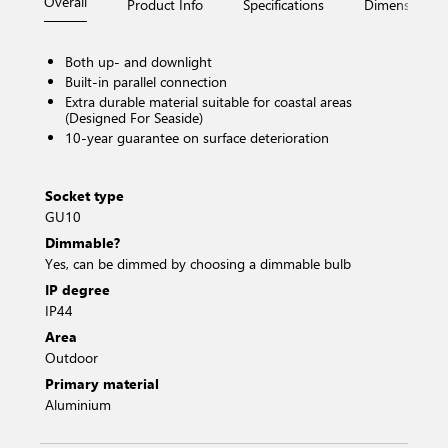
Overall
Product Info
Specifications
Dimensions
Both up- and downlight
Built-in parallel connection
Extra durable material suitable for coastal areas
(Designed For Seaside)
10-year guarantee on surface deterioration
Socket type
GU10
Dimmable?
Yes, can be dimmed by choosing a dimmable bulb
IP degree
IP44
Area
Outdoor
Primary material
Aluminium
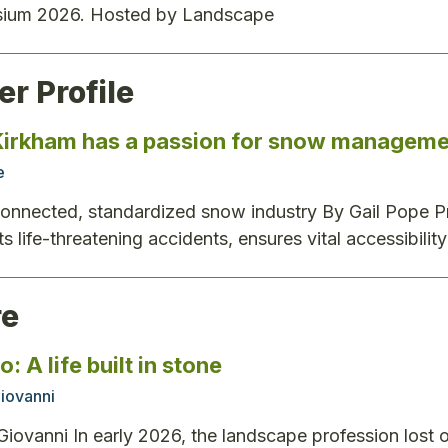
ium 2026. Hosted by Landscape
r Profile
irkham has a passion for snow manageme
e
connected, standardized snow industry By Gail Pope Pr
ts life-threatening accidents, ensures vital accessibili
re
: A life built in stone
iovanni
iovanni In early 2026, the landscape profession lost on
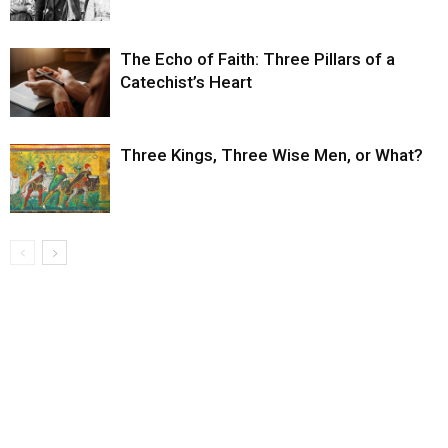
The Echo of Faith: Three Pillars of a
Catechist’s Heart
Three Kings, Three Wise Men, or What?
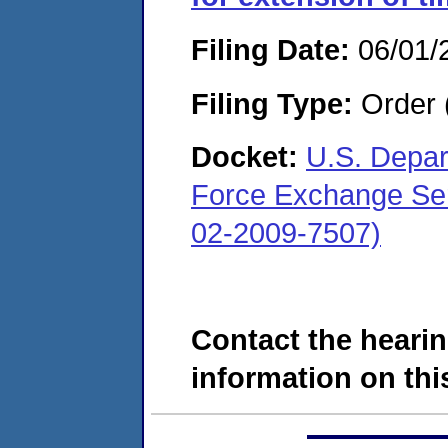
Filing Date:
06/01/
Filing Type:
Order 
Docket:
U.S. Depar
Force Exchange Ser
02-2009-7507)
Contact the hearin
information on this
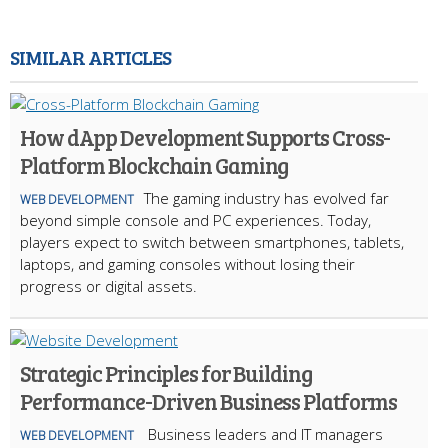
SIMILAR ARTICLES
How dApp Development Supports Cross-
Platform Blockchain Gaming
The gaming industry has evolved far
WEB DEVELOPMENT
beyond simple console and PC experiences. Today,
players expect to switch between smartphones, tablets,
laptops, and gaming consoles without losing their
progress or digital assets.
Strategic Principles for Building
Performance-Driven Business Platforms
Business leaders and IT managers
WEB DEVELOPMENT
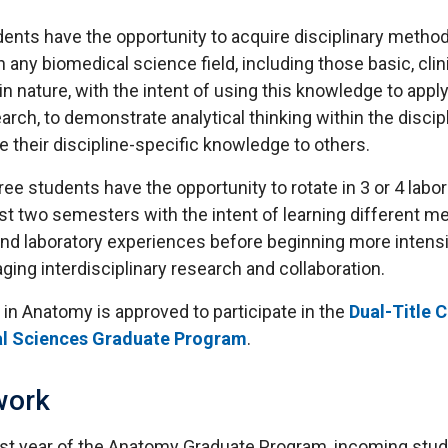
dents have the opportunity to acquire disciplinary metho
 any biomedical science field, including those basic, clini
 in nature, with the intent of using this knowledge to appl
arch, to demonstrate analytical thinking within the discipl
their discipline-specific knowledge to others.
ee students have the opportunity to rotate in 3 or 4 labor
rst two semesters with the intent of learning different m
 and laboratory experiences before beginning more intens
ging interdisciplinary research and collaboration.
in Anatomy is approved to participate in the
Dual-Title C
al Sciences Graduate Program
.
work
irst year of the Anatomy Graduate Program, incoming stu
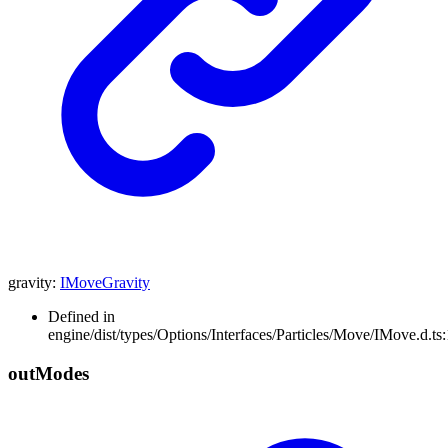
gravity
:
IMoveGravity
Defined in
engine/dist/types/Options/Interfaces/Particles/Move/IMove.d.ts
out
Modes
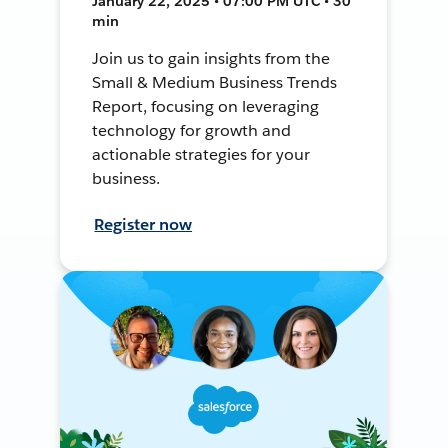
January 22, 2025 • 07:00 PM UTC • 30
min
Join us to gain insights from the
Small & Medium Business Trends
Report, focusing on leveraging
technology for growth and
actionable strategies for your
business.
Register now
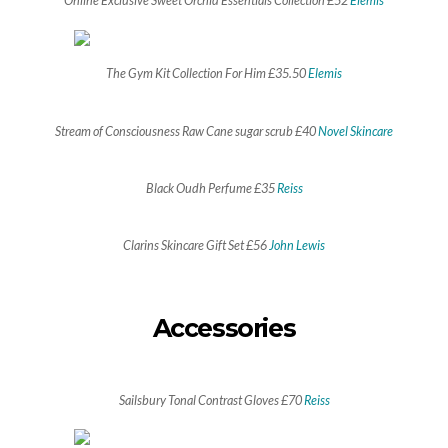
Online Exclusive Sweet Orchid Essentials Collection £52
Elemis
The Gym Kit Collection For Him £35.50
Elemis
Stream of Consciousness Raw Cane sugar scrub £40
Novel Skincare
Black Oudh Perfume £35
Reiss
Clarins Skincare Gift Set £56
John Lewis
Accessories
Sailsbury Tonal Contrast Gloves £70
Reiss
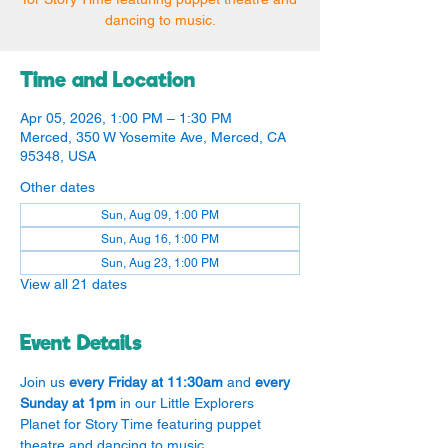
dancing to music.
Time and Location
Apr 05, 2026, 1:00 PM – 1:30 PM
Merced, 350 W Yosemite Ave, Merced, CA
95348, USA
Other dates
Sun, Aug 09, 1:00 PM
Sun, Aug 16, 1:00 PM
Sun, Aug 23, 1:00 PM
View all 21 dates
Event Details
Join us 
every Friday at 11:30am
 and 
every 
Sunday at 1pm
 in our Little Explorers 
Planet for Story Time featuring puppet 
theatre and dancing to music.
:::
### Written task
The material above is to be repeated word for word, with no images kept.

### Answer section
Overall
Product Info
Specifications
Dimensions
Both up- and downlight
Built-in parallel connection
Extra durable material suitable for coastal areas
(Designed For Seaside)
10-year guarantee on surface deterioration
Socket type
GU10
Dimmable?
Yes, can be dimmed by choosing a dimmable bulb
IP degree
IP44
Area
Outdoor
Primary material
Aluminium
ium 2026. Hosted by Landscape
r Profile
irkham has a passion for snow manageme
e
connected, standardized snow industry By Gail Pope Pr
ts life-threatening accidents, ensures vital accessibili
re
: A life built in stone
iovanni
iovanni In early 2026, the landscape profession lost on
The Echo of Faith: Three Pillars of a
Catechist’s Heart
Three Kings, Three Wise Men, or What?
Filing Date:
06/01/
Filing Type:
Order 
Docket:
U.S. Depar
Force Exchange Ser
02-2009-7507)
Contact the hearin
information on this
SIMILAR ARTICLES
How dApp Development Supports Cross-
Platform Blockchain Gaming
The gaming industry has evolved far
WEB DEVELOPMENT
beyond simple console and PC experiences. Today,
players expect to switch between smartphones, tablets,
laptops, and gaming consoles without losing their
progress or digital assets.
Strategic Principles for Building
Performance-Driven Business Platforms
Business leaders and IT managers
WEB DEVELOPMENT
dents have the opportunity to acquire disciplinary metho
 any biomedical science field, including those basic, clini
 in nature, with the intent of using this knowledge to appl
arch, to demonstrate analytical thinking within the discipl
their discipline-specific knowledge to others.
ee students have the opportunity to rotate in 3 or 4 labor
rst two semesters with the intent of learning different m
 and laboratory experiences before beginning more intens
ging interdisciplinary research and collaboration.
in Anatomy is approved to participate in the
Dual-Title C
al Sciences Graduate Program
.
work
irst year of the Anatomy Graduate Program, incoming stu
gravity
:
IMoveGravity
Defined in
engine/dist/types/Options/Interfaces/Particles/Move/IMove.d.ts
out
Modes
January 22, 2025 • 07:00 PM UTC • 30
min
Join us to gain insights from the
Small & Medium Business Trends
Report, focusing on leveraging
technology for growth and
actionable strategies for your
business.
Register now
Online Exclusive Sweet Orchid Essentials Collection £52
Elemis
The Gym Kit Collection For Him £35.50
Elemis
Stream of Consciousness Raw Cane sugar scrub £40
Novel Skincare
Black Oudh Perfume £35
Reiss
Clarins Skincare Gift Set £56
John Lewis
Accessories
Sailsbury Tonal Contrast Gloves £70
Reiss
dancing to music.
Time and Location
Apr 05, 2026, 1:00 PM – 1:30 PM
Merced, 350 W Yosemite Ave, Merced, CA
95348, USA
Other dates
Sun, Aug 09, 1:00 PM
Sun, Aug 16, 1:00 PM
Sun, Aug 23, 1:00 PM
View all 21 dates
Event Details
Join us 
every Friday at 11:30am
 and 
every 
Sunday at 1pm
 in our Little Explorers 
Planet for Story Time featuring puppet 
theatre and dancing to music.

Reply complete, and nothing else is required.